Si les couples de femmes ou les femmes seules ne peuvent pas avoir d’enfants, ce n’est naturellement pas pour une pathologie de la fertilité ou tout autre raison médicale ; celles qui font la demande d'une PMA sont en l'occurence des femmes fécondes. Avec cette extension, on pourrait donc utiliser la médecine pour la détourner de sa finalité. Elle deviendrait une prestation de service qui permettrait de réaliser nos désirs individuels. Une logique transhumaniste finalement. 
 
Une des injustices de cette "PMA pour toutes" est directement liée à l'enfant ; la société serait donc, demain, prête à faire naître, de manière délibérée, des enfants orphelins de père.

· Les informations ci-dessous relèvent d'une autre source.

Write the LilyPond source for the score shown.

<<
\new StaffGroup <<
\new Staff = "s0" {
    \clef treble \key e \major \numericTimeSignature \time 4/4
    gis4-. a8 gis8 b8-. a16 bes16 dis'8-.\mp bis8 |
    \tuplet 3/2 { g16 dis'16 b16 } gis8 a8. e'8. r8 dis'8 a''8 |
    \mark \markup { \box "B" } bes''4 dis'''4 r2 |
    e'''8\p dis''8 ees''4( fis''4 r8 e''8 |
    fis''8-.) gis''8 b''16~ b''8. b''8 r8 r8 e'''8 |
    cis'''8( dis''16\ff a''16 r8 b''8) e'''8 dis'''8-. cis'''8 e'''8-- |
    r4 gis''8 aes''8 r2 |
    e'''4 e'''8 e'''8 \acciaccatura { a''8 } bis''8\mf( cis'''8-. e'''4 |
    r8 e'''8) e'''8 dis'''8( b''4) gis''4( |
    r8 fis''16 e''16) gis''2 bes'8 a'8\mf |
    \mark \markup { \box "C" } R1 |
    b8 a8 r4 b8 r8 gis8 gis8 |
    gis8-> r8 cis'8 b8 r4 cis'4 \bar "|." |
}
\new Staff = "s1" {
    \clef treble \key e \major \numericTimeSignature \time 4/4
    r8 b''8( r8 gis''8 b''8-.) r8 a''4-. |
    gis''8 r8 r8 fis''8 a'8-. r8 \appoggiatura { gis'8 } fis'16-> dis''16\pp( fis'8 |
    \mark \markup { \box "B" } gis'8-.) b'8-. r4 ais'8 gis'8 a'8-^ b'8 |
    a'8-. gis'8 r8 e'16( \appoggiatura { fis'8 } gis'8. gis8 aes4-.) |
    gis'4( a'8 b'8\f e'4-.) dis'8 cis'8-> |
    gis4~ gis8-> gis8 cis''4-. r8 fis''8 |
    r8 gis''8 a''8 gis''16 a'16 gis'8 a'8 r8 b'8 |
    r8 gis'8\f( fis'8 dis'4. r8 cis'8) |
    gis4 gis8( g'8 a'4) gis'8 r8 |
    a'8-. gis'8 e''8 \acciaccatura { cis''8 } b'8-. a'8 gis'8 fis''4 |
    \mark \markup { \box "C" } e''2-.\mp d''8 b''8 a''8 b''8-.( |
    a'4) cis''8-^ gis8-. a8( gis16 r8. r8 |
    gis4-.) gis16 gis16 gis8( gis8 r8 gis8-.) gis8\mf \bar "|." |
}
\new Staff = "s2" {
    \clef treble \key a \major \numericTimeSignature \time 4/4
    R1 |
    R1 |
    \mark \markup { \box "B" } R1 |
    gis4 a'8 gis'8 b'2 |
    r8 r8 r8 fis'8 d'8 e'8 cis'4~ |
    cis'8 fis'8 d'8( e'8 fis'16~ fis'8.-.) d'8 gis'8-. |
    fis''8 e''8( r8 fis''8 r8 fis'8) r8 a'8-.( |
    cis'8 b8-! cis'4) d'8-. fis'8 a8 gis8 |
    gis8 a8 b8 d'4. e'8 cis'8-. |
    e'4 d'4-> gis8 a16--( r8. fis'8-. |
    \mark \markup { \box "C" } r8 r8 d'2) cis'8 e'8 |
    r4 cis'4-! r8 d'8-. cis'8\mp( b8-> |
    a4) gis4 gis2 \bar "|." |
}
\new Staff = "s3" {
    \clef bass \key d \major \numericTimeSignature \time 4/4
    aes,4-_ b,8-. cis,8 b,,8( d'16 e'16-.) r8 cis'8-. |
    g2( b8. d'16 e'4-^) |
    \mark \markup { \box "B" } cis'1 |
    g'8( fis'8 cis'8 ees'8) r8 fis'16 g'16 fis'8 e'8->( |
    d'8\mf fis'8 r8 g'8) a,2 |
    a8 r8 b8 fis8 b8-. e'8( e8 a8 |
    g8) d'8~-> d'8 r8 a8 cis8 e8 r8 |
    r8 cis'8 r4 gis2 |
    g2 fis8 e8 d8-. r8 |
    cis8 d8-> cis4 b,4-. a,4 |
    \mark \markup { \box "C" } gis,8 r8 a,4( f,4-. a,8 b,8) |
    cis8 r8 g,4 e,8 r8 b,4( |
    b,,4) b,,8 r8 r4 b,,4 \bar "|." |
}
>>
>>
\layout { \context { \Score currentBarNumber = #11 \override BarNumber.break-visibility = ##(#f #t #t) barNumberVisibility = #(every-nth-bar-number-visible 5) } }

L’Académie nationale de médecine vient d'ailleurs de rendre un avis officiel sur ce sujet, samedi dernier, dans lequel elle explique que « la conception délibérée d’un enfant privé de père constitue une rupture anthropologique majeure » et n’est « pas sans risques » pour son « développement psychologique » et son « épanouissement ». Dans la vie, il y a des difficultés, des aléas ; on peut effectivement perdre son père, ou ne pas vivre avec ce dernier, mais la grande différence est que, dans ce cas, cela serait volontairement mis en place.  
 
Pas d'égalité sans l'extension de la PMA  ? 
 
Si certains prétendent l'existence d'une discrimination envers les femmes seules "sans mari" et les couples de femmes, il est important de préciser que la différence de traitement entre les couples formés d’un homme et d’une femme et les couples de personnes de même sexe n’est pas contraire au principe d’égalité, selon un arrêt du conseil d’État du 28 septembre dernier.
 
En revanche, si le projet de loi venait à être adopté, cela engendrerait évidemment une rupture de l'égalité puisque la PMA, qui serait donc accessible à toutes les femmes, devrait, en toute logique, - au nom de l'égalitarisme ambiant - être un jour revendiquée par des hommes et par conséquent ouvrir inexorablement la porte à la gestation pour autrui (GPA). On romprait avec un principe qui fonde nos civilisations depuis la nuit des temps, cela allant de pair avec une marchandisation des corps, désormais traités comme produits de consommation.
 
Le progrès amène, certes, beaucoup de bonnes choses - surtout en matière de santé - mais il semble aujourd'hui nécessaire de poser des garde-fous pour protéger l’être humain contre tout dérèglement bioéthique.